Le commentaire de Sauvegarde Retraites
Charles de Courson est un grand spécialiste de l’économie de l’Etat et de la protection sociale, l’un des trop rares élus qui maîtrisent ces dossiers, sans rien céder aux idéologies. Les conceptions qu’il développe dans l’entretien qu’il a bien voulu nous donner malgré la charge de travail qu’il porte en cette période de débat budgétaire autour des lois de finances et de financement de la sécurité sociale, rencontrent sur de nombreux points les analyses de Sauvegarde Retraites, concernant notamment :
- une articulation sur un régime de base unique pour tous les salariés, une retraite complémentaire avec un développement en capitalisation pour pallier l’érosion inéluctable de la répartition ;
- la fin des régimes spéciaux du secteur public, y compris ceux des fonctionnaires ;
- la gestion par points du régime de base et des complémentaires (comme elle existe déjà à l’AGIRC-ARRCO) ;
- le maintien d’un âge légal de départ, tout en laissant aux personnes la liberté de choisir le moment de prendre leur retraite (en fonction du niveau de pension souhaité).
D’autres points appellent quelques remarques.

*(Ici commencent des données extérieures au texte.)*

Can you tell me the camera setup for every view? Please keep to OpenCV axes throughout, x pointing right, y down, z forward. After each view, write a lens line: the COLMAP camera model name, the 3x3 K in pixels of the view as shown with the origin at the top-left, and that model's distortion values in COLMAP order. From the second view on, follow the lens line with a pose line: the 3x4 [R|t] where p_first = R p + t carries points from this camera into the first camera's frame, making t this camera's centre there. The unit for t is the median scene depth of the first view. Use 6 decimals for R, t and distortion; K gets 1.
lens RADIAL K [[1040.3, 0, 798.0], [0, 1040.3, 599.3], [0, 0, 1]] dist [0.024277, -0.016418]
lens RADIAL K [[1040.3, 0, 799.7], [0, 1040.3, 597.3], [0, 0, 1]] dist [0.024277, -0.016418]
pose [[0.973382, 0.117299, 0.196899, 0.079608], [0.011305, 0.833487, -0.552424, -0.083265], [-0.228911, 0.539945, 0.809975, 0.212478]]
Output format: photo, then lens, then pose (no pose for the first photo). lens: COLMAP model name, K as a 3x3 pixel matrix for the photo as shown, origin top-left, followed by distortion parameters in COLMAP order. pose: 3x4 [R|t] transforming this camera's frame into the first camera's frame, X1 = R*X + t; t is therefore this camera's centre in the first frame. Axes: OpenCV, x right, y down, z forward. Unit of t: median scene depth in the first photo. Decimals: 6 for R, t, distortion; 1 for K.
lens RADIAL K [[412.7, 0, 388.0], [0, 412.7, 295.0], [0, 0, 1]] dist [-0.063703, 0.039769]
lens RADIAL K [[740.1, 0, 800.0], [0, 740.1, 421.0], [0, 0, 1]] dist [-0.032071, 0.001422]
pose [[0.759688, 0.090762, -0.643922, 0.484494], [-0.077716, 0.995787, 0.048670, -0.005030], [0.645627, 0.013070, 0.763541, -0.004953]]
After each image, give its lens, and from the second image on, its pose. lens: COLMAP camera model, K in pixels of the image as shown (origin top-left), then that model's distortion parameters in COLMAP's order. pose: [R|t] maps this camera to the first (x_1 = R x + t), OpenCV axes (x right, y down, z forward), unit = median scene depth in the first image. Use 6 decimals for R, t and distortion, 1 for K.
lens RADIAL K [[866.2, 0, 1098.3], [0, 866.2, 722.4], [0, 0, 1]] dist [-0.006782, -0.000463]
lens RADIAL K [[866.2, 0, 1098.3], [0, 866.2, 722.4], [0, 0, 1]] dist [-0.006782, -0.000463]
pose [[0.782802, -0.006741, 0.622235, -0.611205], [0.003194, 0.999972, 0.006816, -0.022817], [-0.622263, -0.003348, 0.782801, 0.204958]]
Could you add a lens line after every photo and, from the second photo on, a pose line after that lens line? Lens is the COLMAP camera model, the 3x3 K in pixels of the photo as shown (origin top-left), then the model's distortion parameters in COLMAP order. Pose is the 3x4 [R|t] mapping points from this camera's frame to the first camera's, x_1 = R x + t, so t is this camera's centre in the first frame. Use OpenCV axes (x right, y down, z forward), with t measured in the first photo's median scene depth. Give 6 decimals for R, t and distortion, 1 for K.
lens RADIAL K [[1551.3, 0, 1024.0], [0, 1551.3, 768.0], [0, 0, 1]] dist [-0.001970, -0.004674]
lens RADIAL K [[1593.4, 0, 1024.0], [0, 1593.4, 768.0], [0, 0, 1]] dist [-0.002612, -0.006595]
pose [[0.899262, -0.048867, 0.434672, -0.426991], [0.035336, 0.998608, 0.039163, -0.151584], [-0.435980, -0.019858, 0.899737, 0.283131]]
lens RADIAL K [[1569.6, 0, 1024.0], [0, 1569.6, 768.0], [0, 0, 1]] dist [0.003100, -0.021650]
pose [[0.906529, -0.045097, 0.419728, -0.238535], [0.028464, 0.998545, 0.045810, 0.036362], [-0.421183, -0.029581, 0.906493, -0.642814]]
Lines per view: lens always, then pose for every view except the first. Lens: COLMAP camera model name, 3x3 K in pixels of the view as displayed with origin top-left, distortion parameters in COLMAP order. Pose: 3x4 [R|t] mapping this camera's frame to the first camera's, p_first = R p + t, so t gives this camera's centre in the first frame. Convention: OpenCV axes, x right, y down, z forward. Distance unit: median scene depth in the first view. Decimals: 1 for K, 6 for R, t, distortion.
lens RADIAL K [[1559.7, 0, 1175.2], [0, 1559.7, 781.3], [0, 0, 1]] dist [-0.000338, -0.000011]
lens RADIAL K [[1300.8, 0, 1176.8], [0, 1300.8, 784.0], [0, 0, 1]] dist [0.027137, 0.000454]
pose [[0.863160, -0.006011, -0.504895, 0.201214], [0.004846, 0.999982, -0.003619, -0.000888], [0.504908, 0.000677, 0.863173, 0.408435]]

- Le maintien de la loi Touraine, dont la mise en place est accélérée par la réforme Borne, limiterait les effets de l’abrogation du report de l’âge légal de départ à 64 ans. Comme Charles de Courson le rappelle, l’âge effectif de départ à la retraite atteint d’ores et déjà, en moyenne, 63 ans et demi dans le régime général. Aujourd’hui, les départs précoces concernent principalement les régimes spéciaux du secteur public (en 2022, 62 ans et 1 mois dans la Fonction publique de l’Etat, 62 ans dans la Fonction publique territoriale, 60 ans et 7 mois dans la fonction publique hospitalière, 60 ans et 3 mois dans les IEG, 58 ans et 3 mois à la SNCF, 57 ans et 6 mois à la RATP).
- La prolongation des privilèges des régimes spéciaux est financée aux dépens des salariés du privé affiliés à la CNAV et à l’AGIRC-ARRCO. Le maintien de ces privilèges par le biais d’une « clause du grand-père », au titre des « avantages acquis » ou d’un improbable contrat implicite (alors que le principe même du statut autorise leur révision unilatérale par l’Etat), ne repose pourtant sur aucune base juridique solide. Il n’avait d’ailleurs pas été question d’une clause du grand-père ni d’un contrat implicite lors de la réforme des retraites du secteur privé en 1993.
- Enfin, le déficit réel des retraites est très supérieur à ce qu’indiquent les chiffres officiels si l’on prend en compte, notamment, les subventions déguisées aux régimes spéciaux (40 milliards d’euros pour les seuls fonctionnaires de l’Etat). Selon l’inspecteur général des finances Jean-Pascal Beaufret, il s’élève à plus de 70 milliards d’euros, ce qui rend indispensable et urgente la réforme qu’appelle de ses vœux Charles de Courson.